:: Listed entries ::

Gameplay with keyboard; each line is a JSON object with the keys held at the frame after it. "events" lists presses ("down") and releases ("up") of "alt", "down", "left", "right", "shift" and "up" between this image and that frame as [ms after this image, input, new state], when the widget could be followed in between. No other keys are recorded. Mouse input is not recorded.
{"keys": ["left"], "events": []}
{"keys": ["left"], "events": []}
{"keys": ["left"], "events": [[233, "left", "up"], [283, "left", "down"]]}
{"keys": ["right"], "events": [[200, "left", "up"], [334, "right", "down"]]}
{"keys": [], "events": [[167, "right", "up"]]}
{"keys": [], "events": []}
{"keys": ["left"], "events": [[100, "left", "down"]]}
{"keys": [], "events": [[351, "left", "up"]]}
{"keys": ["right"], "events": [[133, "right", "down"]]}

:::

What to produce:
For every entry above, give it back exactly as written.

Completed task:
Gameplay with keyboard; each line is a JSON object with the keys held at the frame after it. "events" lists presses ("down") and releases ("up") of "alt", "down", "left", "right", "shift" and "up" between this image and that frame as [ms after this image, input, new state], when the widget could be followed in between. No other keys are recorded. Mouse input is not recorded.
{"keys": ["left"], "events": []}
{"keys": ["left"], "events": []}
{"keys": ["left"], "events": [[233, "left", "up"], [283, "left", "down"]]}
{"keys": ["right"], "events": [[200, "left", "up"], [334, "right", "down"]]}
{"keys": [], "events": [[167, "right", "up"]]}
{"keys": [], "events": []}
{"keys": ["left"], "events": [[100, "left", "down"]]}
{"keys": [], "events": [[351, "left", "up"]]}
{"keys": ["right"], "events": [[133, "right", "down"]]}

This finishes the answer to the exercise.